_TO-DO ITEM:_
Transcribe exactly the line in which "cuenta (papeo incluido, jaja)." occurs, plus every line that comes after it up to the end of the entries.

■ ■ ■ ■ ■

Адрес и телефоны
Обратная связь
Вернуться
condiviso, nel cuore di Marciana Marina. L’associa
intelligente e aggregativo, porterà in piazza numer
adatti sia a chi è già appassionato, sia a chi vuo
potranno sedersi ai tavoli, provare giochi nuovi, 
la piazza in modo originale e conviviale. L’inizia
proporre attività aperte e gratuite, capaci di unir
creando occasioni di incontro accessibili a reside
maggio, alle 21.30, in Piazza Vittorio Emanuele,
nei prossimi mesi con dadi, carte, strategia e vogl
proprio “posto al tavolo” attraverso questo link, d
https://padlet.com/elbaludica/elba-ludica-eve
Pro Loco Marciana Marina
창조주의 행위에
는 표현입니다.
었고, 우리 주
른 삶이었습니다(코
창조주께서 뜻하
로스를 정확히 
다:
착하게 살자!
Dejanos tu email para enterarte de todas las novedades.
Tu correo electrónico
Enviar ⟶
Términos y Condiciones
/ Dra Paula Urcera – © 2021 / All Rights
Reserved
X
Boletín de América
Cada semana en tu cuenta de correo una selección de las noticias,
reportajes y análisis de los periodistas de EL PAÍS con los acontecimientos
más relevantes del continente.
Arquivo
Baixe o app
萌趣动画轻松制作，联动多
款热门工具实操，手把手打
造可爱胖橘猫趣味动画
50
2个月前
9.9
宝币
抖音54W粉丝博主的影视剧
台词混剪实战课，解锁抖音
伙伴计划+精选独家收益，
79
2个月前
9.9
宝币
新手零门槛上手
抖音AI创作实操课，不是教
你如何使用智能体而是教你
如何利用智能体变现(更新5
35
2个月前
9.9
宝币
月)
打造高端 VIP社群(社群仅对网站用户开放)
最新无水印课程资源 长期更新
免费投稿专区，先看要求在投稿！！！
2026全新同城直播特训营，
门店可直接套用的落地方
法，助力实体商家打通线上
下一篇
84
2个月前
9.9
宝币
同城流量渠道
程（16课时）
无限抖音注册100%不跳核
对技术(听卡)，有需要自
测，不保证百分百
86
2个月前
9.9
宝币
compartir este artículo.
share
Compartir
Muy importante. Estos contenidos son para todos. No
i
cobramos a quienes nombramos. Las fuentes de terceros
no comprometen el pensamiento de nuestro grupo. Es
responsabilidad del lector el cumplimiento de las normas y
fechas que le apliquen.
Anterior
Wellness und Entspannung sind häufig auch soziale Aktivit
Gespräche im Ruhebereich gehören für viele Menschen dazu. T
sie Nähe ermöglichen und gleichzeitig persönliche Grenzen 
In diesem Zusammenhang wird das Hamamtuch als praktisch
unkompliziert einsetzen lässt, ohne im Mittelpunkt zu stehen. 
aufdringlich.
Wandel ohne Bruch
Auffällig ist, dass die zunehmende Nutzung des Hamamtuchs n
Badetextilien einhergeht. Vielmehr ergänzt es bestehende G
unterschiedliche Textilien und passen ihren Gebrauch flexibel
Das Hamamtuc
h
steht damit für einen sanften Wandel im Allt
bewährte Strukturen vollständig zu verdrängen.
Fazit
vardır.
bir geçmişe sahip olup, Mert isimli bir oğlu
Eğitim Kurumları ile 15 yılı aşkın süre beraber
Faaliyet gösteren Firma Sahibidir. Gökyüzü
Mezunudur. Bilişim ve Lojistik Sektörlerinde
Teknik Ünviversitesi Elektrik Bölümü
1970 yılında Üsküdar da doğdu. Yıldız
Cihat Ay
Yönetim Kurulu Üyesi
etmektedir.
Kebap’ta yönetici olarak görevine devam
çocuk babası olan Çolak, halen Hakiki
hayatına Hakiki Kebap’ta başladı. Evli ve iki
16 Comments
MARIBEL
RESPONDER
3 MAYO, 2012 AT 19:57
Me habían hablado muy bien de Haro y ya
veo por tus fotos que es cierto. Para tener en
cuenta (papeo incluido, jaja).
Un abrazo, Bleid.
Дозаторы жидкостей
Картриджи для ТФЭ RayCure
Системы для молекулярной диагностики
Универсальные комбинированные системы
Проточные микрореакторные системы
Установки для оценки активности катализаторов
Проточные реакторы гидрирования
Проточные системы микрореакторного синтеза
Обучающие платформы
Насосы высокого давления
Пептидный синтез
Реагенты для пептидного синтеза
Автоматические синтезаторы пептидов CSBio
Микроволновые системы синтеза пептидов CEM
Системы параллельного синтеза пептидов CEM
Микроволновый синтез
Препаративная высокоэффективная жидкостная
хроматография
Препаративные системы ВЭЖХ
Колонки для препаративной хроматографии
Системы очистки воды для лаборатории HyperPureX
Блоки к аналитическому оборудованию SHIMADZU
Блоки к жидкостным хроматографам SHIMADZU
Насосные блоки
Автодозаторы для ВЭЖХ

■ ■ ■ ■ ■

_SOLUTION FOR THIS EXERCISE:_
cuenta (papeo incluido, jaja).
Un abrazo, Bleid.
Дозаторы жидкостей
Картриджи для ТФЭ RayCure
Системы для молекулярной диагностики
Универсальные комбинированные системы
Проточные микрореакторные системы
Установки для оценки активности катализаторов
Проточные реакторы гидрирования
Проточные системы микрореакторного синтеза
Обучающие платформы
Насосы высокого давления
Пептидный синтез
Реагенты для пептидного синтеза
Автоматические синтезаторы пептидов CSBio
Микроволновые системы синтеза пептидов CEM
Системы параллельного синтеза пептидов CEM
Микроволновый синтез
Препаративная высокоэффективная жидкостная
хроматография
Препаративные системы ВЭЖХ
Колонки для препаративной хроматографии
Системы очистки воды для лаборатории HyperPureX
Блоки к аналитическому оборудованию SHIMADZU
Блоки к жидкостным хроматографам SHIMADZU
Насосные блоки
Автодозаторы для ВЭЖХ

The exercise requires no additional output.